**Work instructions**
For this exercise, return all the data word for word, with images left out.
:: Input data
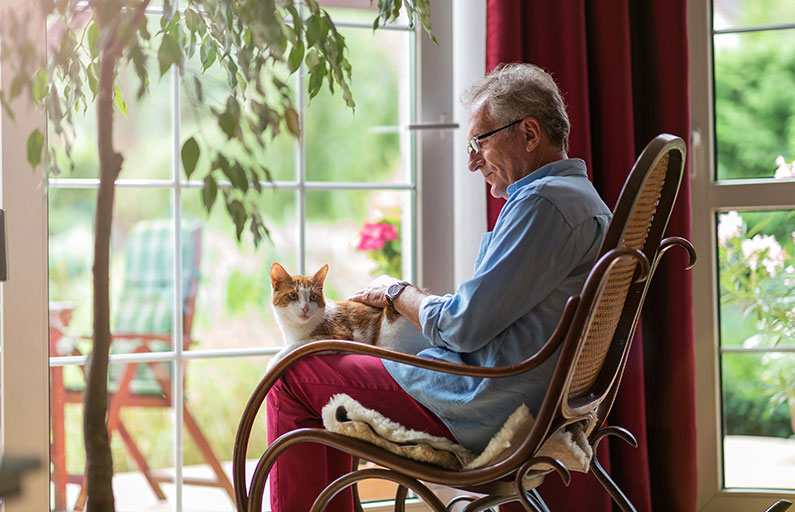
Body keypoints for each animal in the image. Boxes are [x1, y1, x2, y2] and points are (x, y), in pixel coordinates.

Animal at [268, 264, 432, 368]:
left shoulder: (338, 336)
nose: (305, 308)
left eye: (313, 297)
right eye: (293, 295)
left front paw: (274, 361)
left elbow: (297, 345)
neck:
::::
**Answer area**
Body keypoints for each animal in the image. Boxes are [x1, y1, x2, y2] and points are (x, y), in pixel coordinates.

Animal at [268, 264, 432, 368]:
left shoulder: (338, 336)
nose: (305, 308)
left eye: (313, 297)
right eye: (293, 295)
left front paw: (274, 361)
left elbow: (297, 345)
neck:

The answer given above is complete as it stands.